Hmmm. I’m confused about this. My tentative thoughts are as follows:
--For EUmax we care about the raw difference in probabilities.
--However, I don’t have a good sense of that difference. I don’t know whether base AI risk is 99% or 1%. All I know (or all I guess, even) is that a hub in Singapore reduces AI risk by 16%. So that would be ~16% in the former case and ~0.16% in the latter.
--However, this seems actually fine, because we are choosing between options like “Go to Singapore” and “Stay in the Bay” and the common currency we use to measure both options is how much AI risk reduction we can do.
Yeah, I had this in mind I said I’m not sure if I would endorse this if I thought about it more.
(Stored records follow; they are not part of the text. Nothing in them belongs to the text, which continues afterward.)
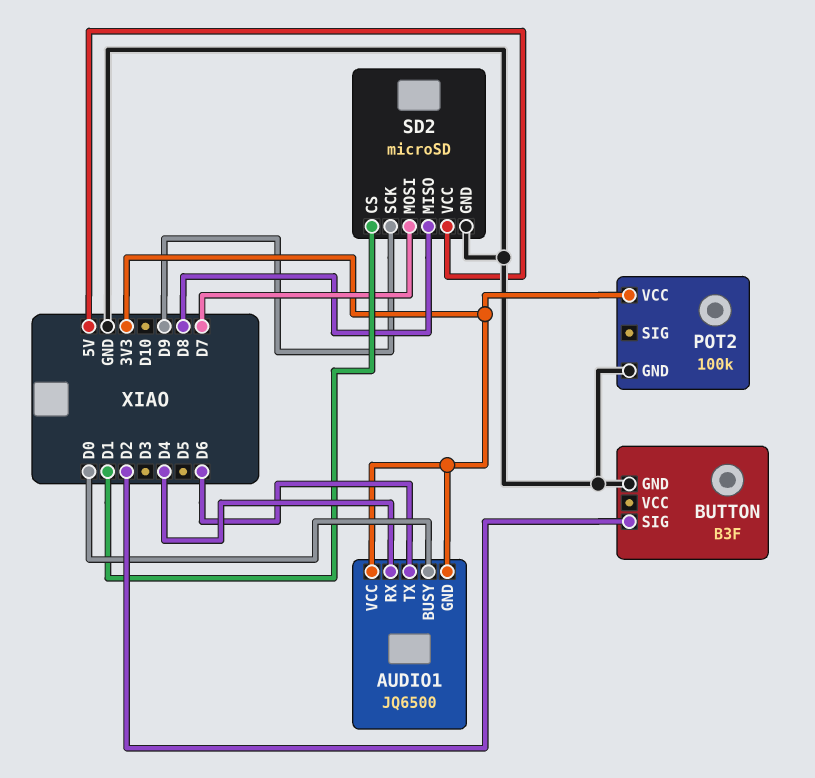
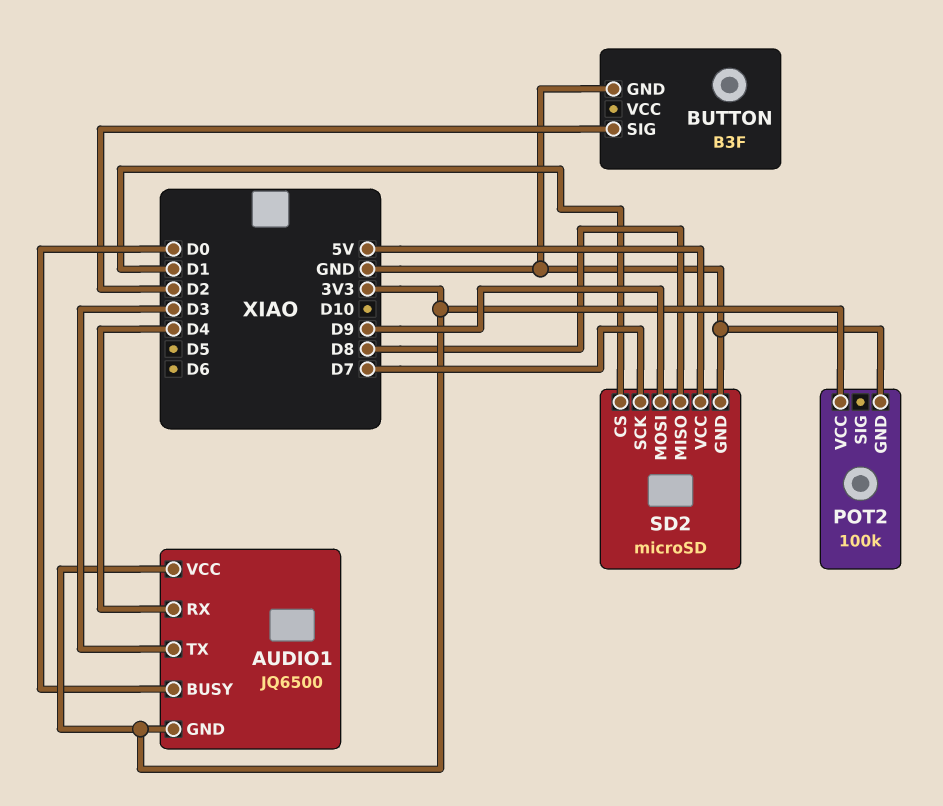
AUDIO1 pin TX: D6 -> D3
SD2 pin MOSI: D7 -> D9
SD2 pin SCK: D9 -> D7

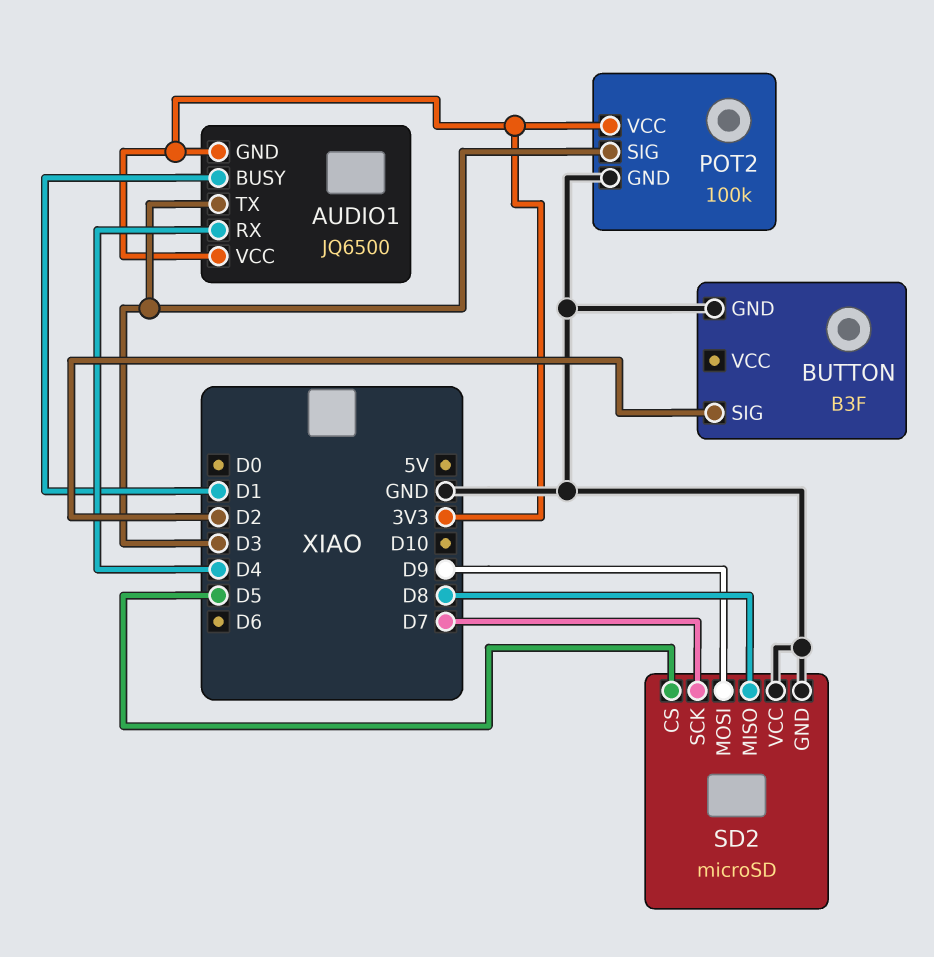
AUDIO1 pin BUSY: D0 -> D1
POT2 pin SIG: none -> D3
SD2 pin CS: D1 -> D5
SD2 pin VCC: 5V -> GND

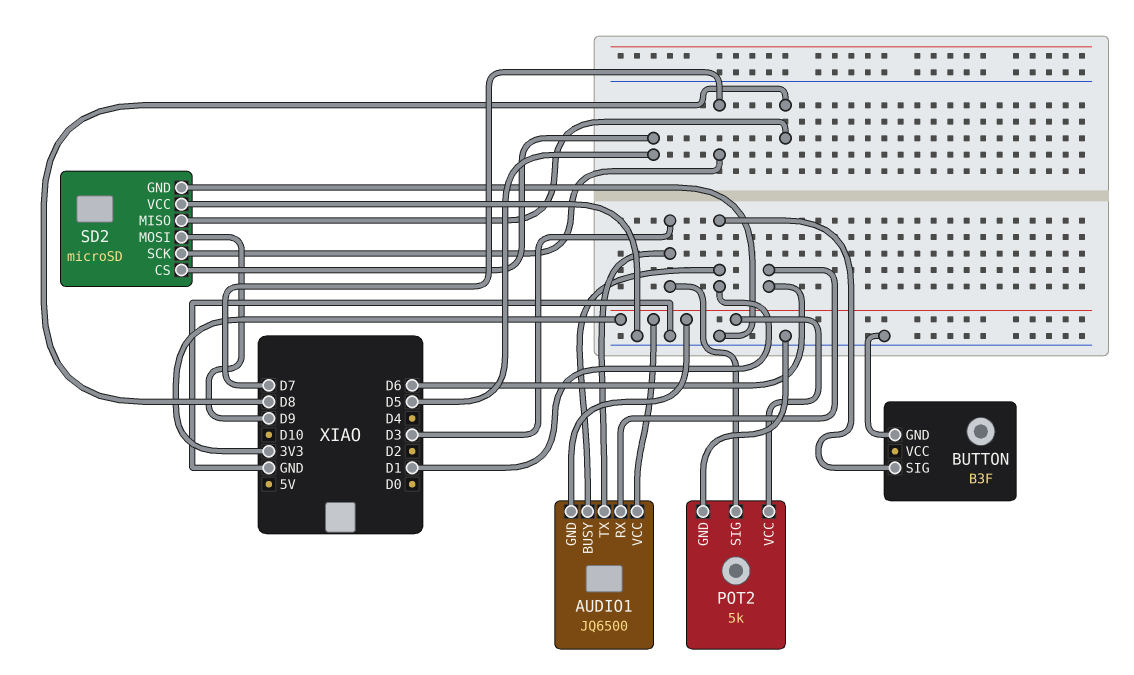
AUDIO1 pin RX: D4 -> D6
BUTTON pin SIG: D2 -> D1
POT2: 100k -> 5k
I am still uncertain.
I guess the bit reduction estimate is probably more portable across different people’s models, which is nice?
I interpreted this as a relative reduction of the probability (P_new=0.84*P_old) rather than an absolute decrease of the probability by 0.16. However, this indicates that the claim might be ambiguous which is problematic in another way.
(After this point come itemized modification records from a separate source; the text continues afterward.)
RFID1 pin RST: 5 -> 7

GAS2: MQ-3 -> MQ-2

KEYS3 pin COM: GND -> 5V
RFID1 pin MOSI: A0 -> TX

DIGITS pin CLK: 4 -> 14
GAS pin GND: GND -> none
You interpreted it correctly.
I apparently did not!
Yep, that seems right. How would one do the calculation in bits? (EDIT: Not sure anymore; DanielFilan reminded me why I chose this metric in the first place...)
The number of bits of evidence is log2(p1/(1−p1))−log2(p0/(1−p0)).
Basically, if you view the probability as a fraction, p/(p+q), then a positive bit of evidence doubles p, while a negative bit of evidence doubles q.
You can imagine the ruler: 3% 6% 11% 20% 33% 50% 67% 80% 89% 94% 97%. Each is one more bit than the last. For probabilities near 0, it is roughly counting doublings, for probabilities near 1, it is counting doublings of the complement.
Thanks! I hope to use this for raising my daughter. When teaching forecasting and bayesian reasoning.
Interestingly my impression is that it would be nice to move to Singapore just for the quality of life increase caused by the technocratic governance. But maybe I’m underweighting how valuable it is to be able to take psychedelics and have sex with your male lover as a man.
I would be surprised if you really were underweighting that; probably that stuff is really important for people who are into it. Rather, I think it all comes down to how much difference there is between laws and enforcement. I would imagine that if it’s actually dangerous to have sex with your male lover in Singapore in the privacy of your own home, that would be a deal-breaker for many people. But if it’s only a problem if you do it in public, then probably it’s not a big hardship.
Sounds very optimistic. I expect that in a country where male-male sex is illegal, gay and bisexual men are likely to suffer substantially from homophobia (whether institutional or cultural) even if the law is not enforced. There are also implications on transgender women, especially those who haven’t had SRS (apparently you can change your legal gender in Singapore iff you had SRS).
Yeah, fair enough. I’d ask people who live in Singapore (and ideally, who are also gay or transgender) what it’s like.
Not sure about anti-gay laws in Singapore, but from what I gathered from the recent trends, the LGTB situation is starting to improve there and in East Asia in general.
OTOH the anti-drug attitudes are still super strong (for example you can still get the death penalty for dealing harder drugs), therefore I presume it’s an even bigger deal-breaker giving the number of people who are experimenting with drugs in the broader rationalist community.
TBC when I say I might be underrating it, I mean that I might be underrating how much it matters to all the cool people who I would also want to move there.
I would say it might still be relevant in this case. For example, given some game-theoretical interpretations, China might conclude that doing a nuclear first strike might be a rational move if the US creates the first TAI and suspects that will give their enemies an unbeatable advantage. Asian AI risk hub might successfully convince Chinese leadership to not do that if they have information that US TAI is built in a way that would prevent usage just for the interest of its country of origin.